All that is asked is a faithful reproduction of the entries.

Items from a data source
Start of Block
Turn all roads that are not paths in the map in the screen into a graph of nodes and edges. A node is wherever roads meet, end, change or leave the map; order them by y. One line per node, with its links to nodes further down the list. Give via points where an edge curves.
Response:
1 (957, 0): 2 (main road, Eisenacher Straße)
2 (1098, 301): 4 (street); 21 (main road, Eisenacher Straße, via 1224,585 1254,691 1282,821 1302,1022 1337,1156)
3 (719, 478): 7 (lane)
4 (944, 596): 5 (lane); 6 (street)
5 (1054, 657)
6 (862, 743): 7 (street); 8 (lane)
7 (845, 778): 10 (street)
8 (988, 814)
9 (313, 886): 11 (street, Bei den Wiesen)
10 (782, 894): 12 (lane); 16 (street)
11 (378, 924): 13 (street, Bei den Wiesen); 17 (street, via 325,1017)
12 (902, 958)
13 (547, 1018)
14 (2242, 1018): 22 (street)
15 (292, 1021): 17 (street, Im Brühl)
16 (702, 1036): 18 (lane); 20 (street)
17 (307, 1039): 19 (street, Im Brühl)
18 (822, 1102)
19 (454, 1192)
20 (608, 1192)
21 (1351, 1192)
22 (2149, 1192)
End of Block
→ Exercise response
Turn all roads that are not paths in the map in the screen into a graph of nodes and edges. A node is wherever roads meet, end, change or leave the map; order them by y. One line per node, with its links to nodes further down the list. Give via points where an edge curves.
Response:
1 (957, 0): 2 (main road, Eisenacher Straße)
2 (1098, 301): 4 (street); 21 (main road, Eisenacher Straße, via 1224,585 1254,691 1282,821 1302,1022 1337,1156)
3 (719, 478): 7 (lane)
4 (944, 596): 5 (lane); 6 (street)
5 (1054, 657)
6 (862, 743): 7 (street); 8 (lane)
7 (845, 778): 10 (street)
8 (988, 814)
9 (313, 886): 11 (street, Bei den Wiesen)
10 (782, 894): 12 (lane); 16 (street)
11 (378, 924): 13 (street, Bei den Wiesen); 17 (street, via 325,1017)
12 (902, 958)
13 (547, 1018)
14 (2242, 1018): 22 (street)
15 (292, 1021): 17 (street, Im Brühl)
16 (702, 1036): 18 (lane); 20 (street)
17 (307, 1039): 19 (street, Im Brühl)
18 (822, 1102)
19 (454, 1192)
20 (608, 1192)
21 (1351, 1192)
22 (2149, 1192)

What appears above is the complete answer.